Tumah
Veteran Member
Sorry this is wrong. I actually own a book of Enoch with commentary by one of the major Israeli Ultra-Orthodox Rabbis. It isn't in our Bible because it doesn't qualify for it, same as all other Rabbinic books. The reason we don't spend too much time with it, is because since it wasn't considered a vital text, it wasn't preserved and so there is likely mistakes. But from a theological standpoint there's nothing wrong with it.While Jewish Enoch was extremely popular as evidenced by the number of copies found in the Qumran library - (11 copies were found, and, outside the Pentateuch, only psalms was evident in more numbers). However popular Jewish Enoch was in the various early Judaisms and their various canons, later rabbinic Judaism would have eschewed it for various reasons. For example, it would fall prey to the later rabbinic prohibition regarding questions and study surrounding the pre-creation time periods.
Deuteronomy 4:32 in Hebrew Masoretic translation reads : “For inquire now regarding the early days that preceded you, from the day when God created man on the earth and from one end of heaven to the other end of heaven:...”
The rabbinic Jews interpreted this scripture as a prohibition of inquiry regarding periods of time BEFORE God created the earth. In Gen Rabba, the rabbis teach the Jews : "IT is forbidden to inquire what existed before creation, as Moses distinctly tells us (Deut. 4. 32): 'Ask now of the days that are past which were before thee, since the day God created man upon earth.' Thus the scope of inquiry is limited to the time since the Creation.–(Gen. Rabba 1)
Such prohibitions against inquiring and learning about conditions that existed in heaven before the creation create barriers to learning many, many of the earlier doctrines concerning God; concerning his plan and his motives and conditions that allow mortality to make much more sense.
Similarly, your citation from sacred-texts is wrong.
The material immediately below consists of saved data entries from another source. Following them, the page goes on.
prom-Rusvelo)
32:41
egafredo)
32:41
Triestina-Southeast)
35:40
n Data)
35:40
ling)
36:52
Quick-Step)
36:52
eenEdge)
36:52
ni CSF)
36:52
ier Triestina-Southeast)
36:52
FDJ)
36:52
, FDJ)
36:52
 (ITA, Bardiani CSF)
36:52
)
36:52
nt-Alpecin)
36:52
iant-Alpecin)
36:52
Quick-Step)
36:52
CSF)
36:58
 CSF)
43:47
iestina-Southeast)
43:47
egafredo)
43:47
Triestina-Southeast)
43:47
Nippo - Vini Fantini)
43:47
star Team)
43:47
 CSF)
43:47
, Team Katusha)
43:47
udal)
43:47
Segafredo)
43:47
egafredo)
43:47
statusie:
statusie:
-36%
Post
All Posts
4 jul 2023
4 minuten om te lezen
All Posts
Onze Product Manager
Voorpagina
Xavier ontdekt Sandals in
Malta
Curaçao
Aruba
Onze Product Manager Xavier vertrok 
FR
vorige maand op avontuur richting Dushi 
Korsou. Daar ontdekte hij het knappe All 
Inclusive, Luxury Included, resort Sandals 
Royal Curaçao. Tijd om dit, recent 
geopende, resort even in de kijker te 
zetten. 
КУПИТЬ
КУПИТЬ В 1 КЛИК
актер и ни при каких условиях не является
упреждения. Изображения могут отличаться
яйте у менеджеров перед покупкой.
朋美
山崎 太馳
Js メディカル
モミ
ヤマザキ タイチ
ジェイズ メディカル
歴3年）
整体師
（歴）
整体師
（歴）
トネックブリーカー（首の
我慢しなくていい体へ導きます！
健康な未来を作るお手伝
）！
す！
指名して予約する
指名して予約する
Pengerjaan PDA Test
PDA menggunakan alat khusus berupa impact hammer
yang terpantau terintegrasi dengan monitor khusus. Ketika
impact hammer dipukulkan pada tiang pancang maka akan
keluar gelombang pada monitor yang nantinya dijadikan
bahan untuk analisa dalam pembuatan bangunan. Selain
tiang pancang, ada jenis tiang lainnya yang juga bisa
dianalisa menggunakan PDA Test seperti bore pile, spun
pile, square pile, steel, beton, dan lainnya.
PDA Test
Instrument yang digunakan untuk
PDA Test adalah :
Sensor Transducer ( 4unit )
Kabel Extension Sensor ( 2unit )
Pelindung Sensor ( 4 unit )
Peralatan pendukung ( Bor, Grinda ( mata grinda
The prohibition is not against studying what happened before G-d created man on earth - and that's not what Gen. Rabbah says either. The author misunderstood the Midrash, only quoted half of the statement from the particular Rabbi and was unaware that the passage is actually a paraphrase of a passage in the Jerusalem Talmud. The prohibition is from before the first day of creation. In Jewish sources angels are created after the first day of creation.
Jumping to conclusions while relying on faulty translations are typical of which religion, everybody?